▶ [ENTRIES PROVIDED]:

--- START ---

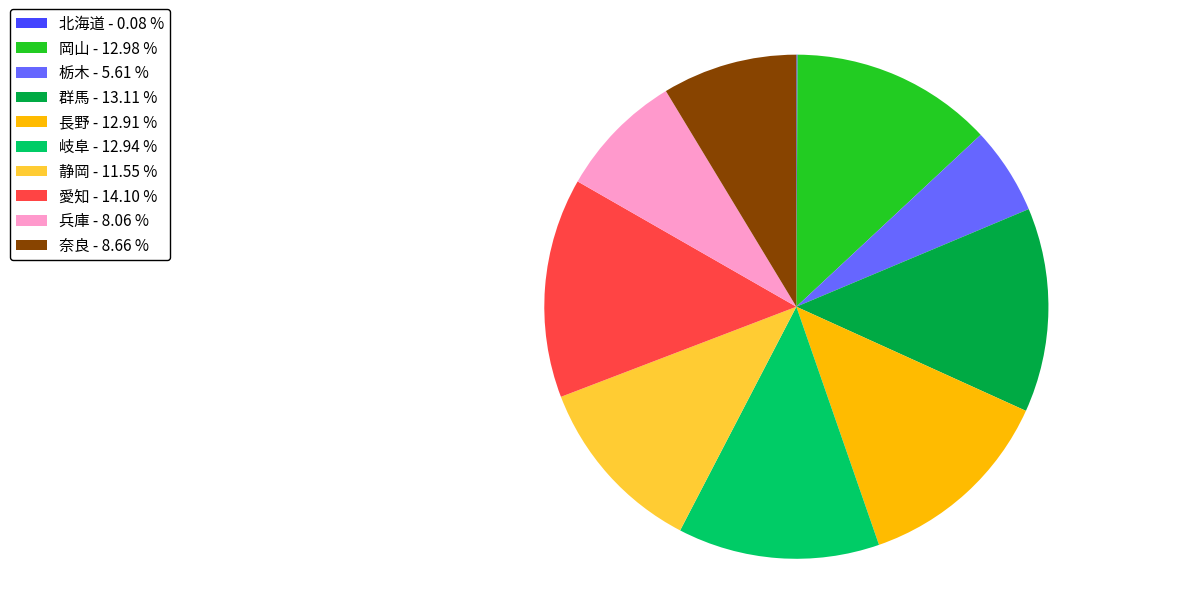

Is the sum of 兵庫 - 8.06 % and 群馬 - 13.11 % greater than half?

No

--- END ---
--- START ---

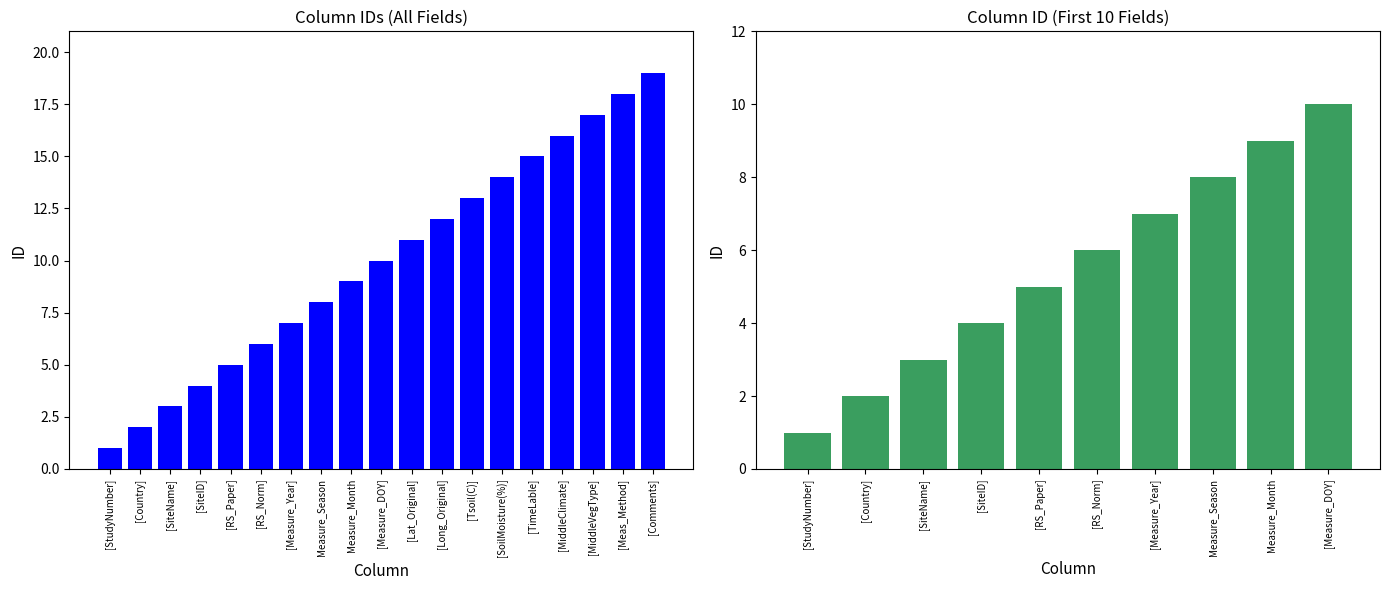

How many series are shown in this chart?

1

--- END ---
--- START ---

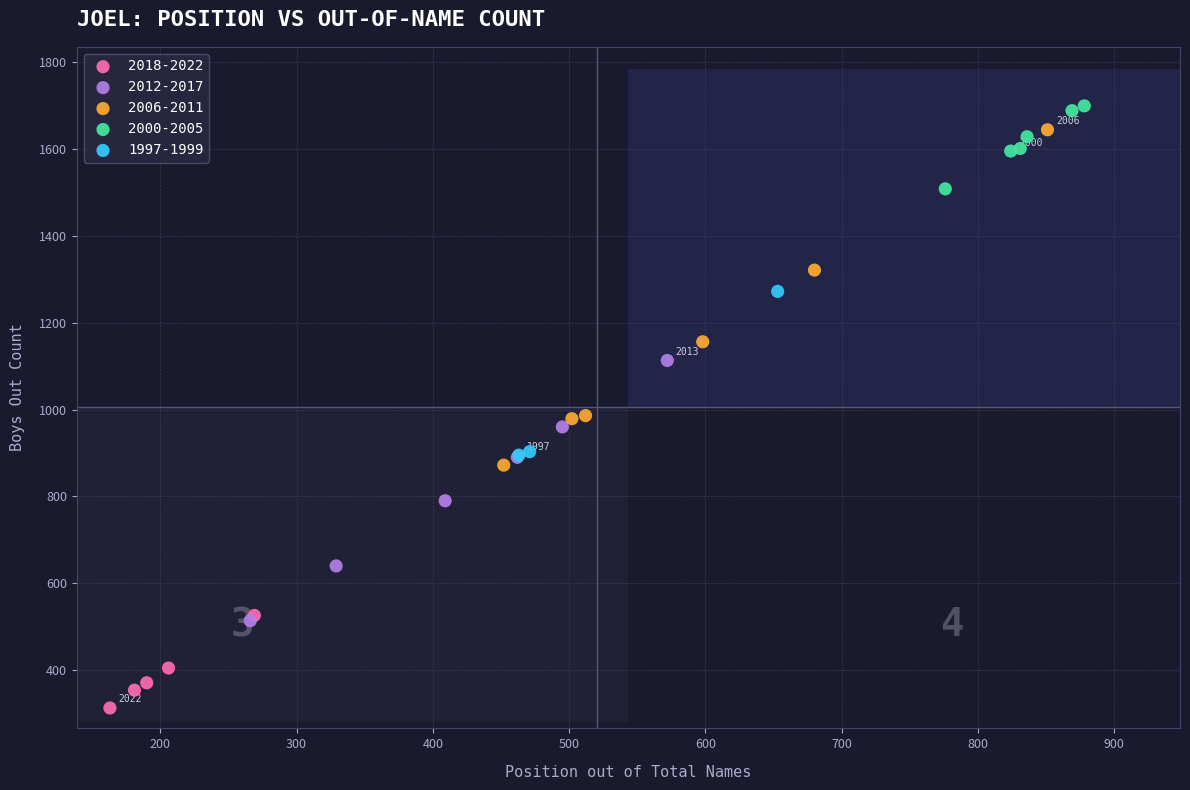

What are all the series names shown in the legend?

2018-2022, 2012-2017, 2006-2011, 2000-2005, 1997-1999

--- END ---

▶ [TASK DETAILS]: Please put the material into a Markdown table with the columns Nr and Line, from the line containing "What are all" through the line containing "2018-2022, 2012-2017, 2006-2011, 2000-2005, 1997-1999", leaving blank lines out.

▶ [COMPLETED EXERCISE]:
| Nr | Line |
|---|---|
| 1 | What are all the series names shown in the legend? |
| 2 | 2018-2022, 2012-2017, 2006-2011, 2000-2005, 1997-1999 |